I was recently asked by my friend, Mario (hi, Mario), how my True Religion stock was doing. I told him that it was down to $22 ($20.94 now, at time of writing). He knew that I started buying when the stock was $29. He did not say much, but I can guess what he was thinking. He was probably saying in his head, "So, Felix, you have your own investing blog and claim to know a few things about stocks, why has your stock dropped more than 24% since you started buying? Why should I listen to you?"
Patience: Gift of the Holy Spirit
My answer to Mario is that God was gracious enough to grant me one of the twelve gifts of the Holy Spirit: patience...well, at least when I'm investing. The reason why the title of this blog is "The Catholic Investor" and not "The Catholic Trader" is the fact that I have a long time horizon. Define long? It is difficult to say, but it would be in the order of magnitude of years and definitely not weeks or months. Of course, this gives me a nice excuse of telling you, just wait...and by the time a few years have gone by, you would likely have forgotten about what we talked about! Hopefully, you would not hold this cynical view! This is also a reason why I have published my trades starting this year.
A long time horizon is the foundation of fundamental analysis. The jist of fundamental analysis is that the stock of a company has an intrinsic value, that is sometimes independent of the price of its stock. Even though True Religion may be priced at $20.94 per share right now, we posit that the value of stock is much higher than that. The market is driven by emotion and stock prices can fluctuate immensely for an extended period of time. We need to exercise the strategy that is so well known and obvious, but seldom executed well, "Buy low, sell high."
A Good Guess
Despite how some claim that stock price movement is entirely random (hint: this is absolutely false), stock prices exhibit many identifiable characteristics. Amongst these is the rate of ascend and descend. What I mean is that a stock rises and drops roughly at the same rate that it has always done so, within a certain range. If we look at Google's (Ticker: GOOG) stock chart for the past 5 years, we can see that during an uptrend, the stock doubles roughly every 1-2 years. Even during the cataclysmic market meltdown in 2008, the descend is just slightly faster (on a logarithmic scale), at about 50% decrease in a bit less than a year.
Right now, GOOG is at about $490. I happen to think that the intrinsic value of the company is around $1000-1100 (using my Rule #1 spreadsheet). Let's just say it's roughly double from where we are today. So, looking at the previous behaviour of the stock, we can guess it would take no less than a year to reach that point, if today was the start of an uptrend. We are currently in a correction and frankly, I don't know when this correction will be over (there are some hints of it though). Let's give the market another year to bounce up and down without going anywhere. That brings us to at least 2 years out. And since we've seen a spectacular rise in the stock since December of 2008, we can guess that the next leg up would not be as dramatic. In conclusion, I would expect my time horizon for my Google stock to be 2-5 years.
A Moving Horizon
Let's look at our crystal ball: we are now 4 years into the future. Google has found a way to massively monetize Android, which now has 50% of the mobile phone market share. Youtube has turned into a money printing press. People are starting to adopt cloud computing and Chrome OS has 20% market share. Google TV turns out to be revolutionary in the way we watch TV. The stock is now at $1100 as we had calculated. What now? At this point, we re-run our initial analysis to see what the intrinsic value of the company is. If the stock is fair or overvalued, find a good opportunity to sell it. If it is still undervalued, it would be wise to hold the stock and buy more when the stock price dips.

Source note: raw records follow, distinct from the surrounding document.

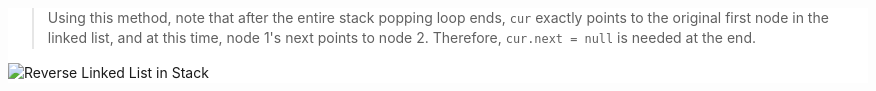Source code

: > Using this method, note that after the entire stack popping loop ends, `cur` exactly points to the original first node in the linked list, and at this time, node 1's next points to node 2. Therefore, `cur.next = null` is needed at the end.

![Reverse Linked List in Stack](https://raw.githubusercontent.com/liyuxuan7762/MyImageOSS/master/md_images/image-20230117195418626.png)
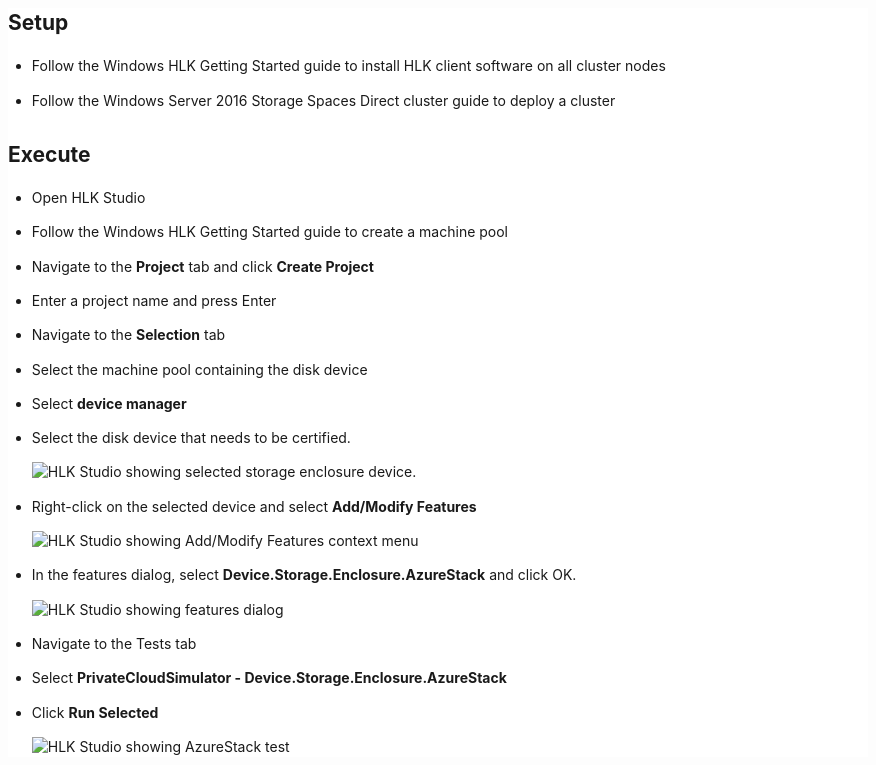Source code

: 

## Setup



-   Follow the <xref hlink="https://msdn.microsoft.com/library/windows/hardware/dn915002">Windows HLK Getting Started guide</b> to install HLK client software on all cluster nodes

-   Follow the <xref hlink="https://technet.microsoft.com/library/mt693395.aspx">Windows Server 2016 Storage Spaces Direct cluster guide</b> to deploy a cluster



## Execute



-   Open HLK Studio

-   Follow the <xref hlink="https://msdn.microsoft.com/library/windows/hardware/dn915002">Windows HLK Getting Started guide</b> to create a machine pool

-   Navigate to the **Project** tab and click **Create Project**

-   Enter a project name and press Enter

-   Navigate to the **Selection** tab

-   Select the machine pool containing the disk device

-   Select **device manager**

-   Select the disk device that needs to be certified.



    ![HLK Studio showing selected storage enclosure device.](../images/pcs_device_storage_enclosure_azurestack_storage_enclosure.png)



-   Right-click on the selected device and select **Add/Modify Features**



    ![HLK Studio showing Add/Modify Features context menu](../images/pcs_device_storage_enclosure_azurestack_add_modify.png)



-   In the features dialog, select **Device.Storage.Enclosure.AzureStack** and click OK.



    ![HLK Studio showing features dialog](../images/pcs_device_storage_enclosure_azurestack_features.png)



-   Navigate to the Tests tab

-   Select **PrivateCloudSimulator - Device.Storage.Enclosure.AzureStack**

-   Click **Run Selected**



    ![HLK Studio showing AzureStack test](../images/pcs_device_storage_enclosure_azurestack_tests.png)
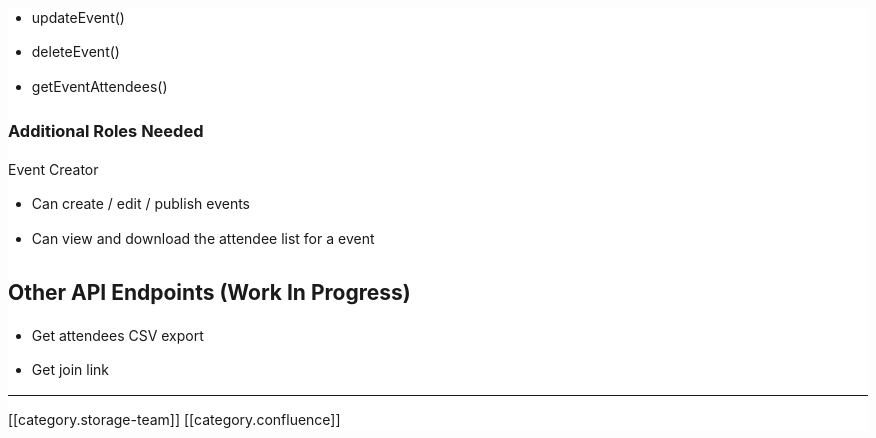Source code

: * updateEvent()


* deleteEvent()


* getEventAttendees()




### Additional Roles Needed
Event Creator


* Can create / edit / publish events


* Can view and download the attendee list for a event




## Other API Endpoints (Work In Progress)

* Get attendees CSV export


* Get join link







*****

[[category.storage-team]] 
[[category.confluence]] 
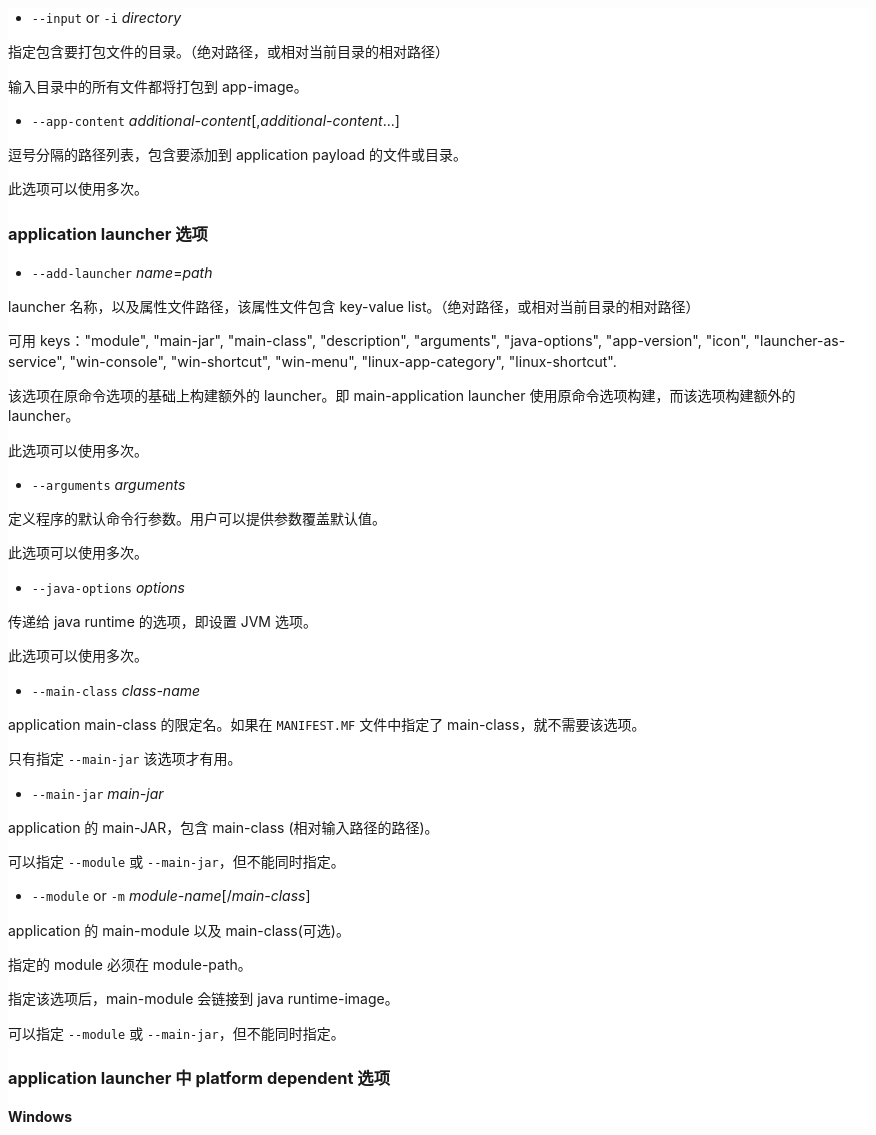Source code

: - `--input` or `-i` *directory*

指定包含要打包文件的目录。（绝对路径，或相对当前目录的相对路径）

输入目录中的所有文件都将打包到 app-image。

- `--app-content` *additional-content*[,*additional-content*...]

逗号分隔的路径列表，包含要添加到 application payload 的文件或目录。

此选项可以使用多次。

### application launcher 选项

- `--add-launcher` *name*=*path*

launcher 名称，以及属性文件路径，该属性文件包含 key-value list。（绝对路径，或相对当前目录的相对路径）

可用 keys："module", "main-jar", "main-class", "description", "arguments", "java-options", "app-version", "icon", "launcher-as-service", "win-console", "win-shortcut", "win-menu", "linux-app-category", "linux-shortcut".

该选项在原命令选项的基础上构建额外的 launcher。即 main-application launcher 使用原命令选项构建，而该选项构建额外的 launcher。

此选项可以使用多次。

- `--arguments` *arguments*

定义程序的默认命令行参数。用户可以提供参数覆盖默认值。

此选项可以使用多次。

- `--java-options` *options*

传递给 java runtime 的选项，即设置 JVM 选项。

此选项可以使用多次。

- `--main-class` *class-name*

application main-class 的限定名。如果在 `MANIFEST.MF` 文件中指定了 main-class，就不需要该选项。

只有指定 `--main-jar` 该选项才有用。

- `--main-jar` *main-jar*

application 的 main-JAR，包含 main-class (相对输入路径的路径)。

可以指定 `--module` 或 `--main-jar`，但不能同时指定。

- `--module` or `-m` *module-name*[/*main-class*]

application 的 main-module 以及 main-class(可选)。

指定的 module 必须在 module-path。

指定该选项后，main-module 会链接到 java runtime-image。

可以指定 `--module` 或 `--main-jar`，但不能同时指定。

### application launcher 中 platform dependent 选项

**Windows**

With the latter case, your time horizon may continue to grow. You bought the stock in 2010. Now, in 2014, your stock is still undervalued and you expect it to reach fair value in, say, 2017. Your time horizon has just increased to 7 years. I suggest re-running your analysis every quarter to fine tune your portfolio.
What Have You Done About Your Loses?
So, I'm in the red in True Religion, because I bought at the wrong time. However, the perfect timing of the market is almost impossible. I do not know of any investor that can accurately predict a stock's bottom over an extended amount of time. However, a lot of good investors are out there. What do they do? A fund manager, who controls billions of dollars in assets, cannot enter into a position all at once without pushing up the stock price. What he/she does is buy shares over weeks or even months. This is what I try to do as well. Since I can never figure out when the real bottom of a stock is, I determine an entry price for the stock I want to own. For True Religion, it was in the $30s. Therefore, I started buying when it was $29. As it dropped, I did not panic, I did not dump the stock, I did not have a stop-loss order in place...I simply bought more! It was because I knew the stock was worth way more than $29. The lower it is, the better for it is for me. After I have exhausted my capital (which I have not), I just sit and watch the stock rise back to its fair value and cash out.
As I said, that may be years into the future, but if my analysis is correct, I will reap great rewards! You, too, can benefit in this way...so, pray, and pray hard for the gift of patience!